Le printemps arabe, initié en Tunisie en 2011, a été le continuateur de ces aspirations. Les résultats du Printemps arabe risquent fort de ne pas être ceux qu'attendaient les acteurs des manifestations.
Deux forces puissantes sont déjà en train de confisquer la victoire des peuples : les militaires et les islamistes. Les premiers peuvent invoquer la nécessité d'éviter la dislocation éventuelle du pays comme au Yémen ou en Syrie, pour s'emparer du pouvoir. Ils peuvent aussi, comme en Egypte et en Algérie, choisir un rôle plus habile et discret de «facilitateurs» en demeurant dans l'ombre pour diriger le pays sans paraître le diriger.
Les islamistes ont visiblement compris que si ces révolutions n'ont pas été faites en leur nom, l'heure est venue pour eux d'agir. Et d'en tirer tout le bénéfice possible. En utilisant au mieux leurs atouts – capacité d'organisation, argent, soutien bienveillant des Anglo-Américains – ils vont pouvoir prendre le pouvoir politique, comme en Tunisie aujourd'hui, en Egypte ou en Libye demain. Le tout, en affrontant, au sein de leur propre camp, les critiques et l'action gênantes des salafistes.
Ainsi donc, les exigences économiques occidentales modernes (l'exploitation pétrolière) imposent aux Arabes d'aujourd'hui ce que l'exploitation coloniale leur avait imposé il y a un siècle. Les puissances occidentales contrôlent maintenant la quasi-totalité du pétrole arabe, grâce à des régimes compradores, installés du Golfe à l'Atlantique. La seule exception est l'Algérie, car la prise du pouvoir islamiste y a été contrée par l'ANP (Armée nationale populaire), à un prix extrêmement élevé.

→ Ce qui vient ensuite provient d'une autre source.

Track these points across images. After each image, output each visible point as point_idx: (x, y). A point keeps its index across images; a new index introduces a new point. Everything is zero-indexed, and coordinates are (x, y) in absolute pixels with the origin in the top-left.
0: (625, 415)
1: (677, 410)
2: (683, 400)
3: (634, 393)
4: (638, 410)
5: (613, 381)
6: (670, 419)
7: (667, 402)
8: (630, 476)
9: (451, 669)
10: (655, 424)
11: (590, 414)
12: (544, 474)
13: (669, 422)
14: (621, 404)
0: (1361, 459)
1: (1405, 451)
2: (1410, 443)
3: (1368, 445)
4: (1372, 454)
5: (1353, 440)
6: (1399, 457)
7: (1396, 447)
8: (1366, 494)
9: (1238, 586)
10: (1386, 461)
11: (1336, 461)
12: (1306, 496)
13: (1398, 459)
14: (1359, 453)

L'avenir proche, dans le monde arabe, sera sans doute déterminé, au terme d'un débat politique, violent ou pacifique, entre les militaires, les islamistes et les restes des régimes déchus, sous la surveillance vigilante des puissances occidentales. Dans cette hypothèse, la défaite de protestataires du printemps arabe paraît consommée. Un hiver long et rigoureux s'annonce. Retour à la case départ.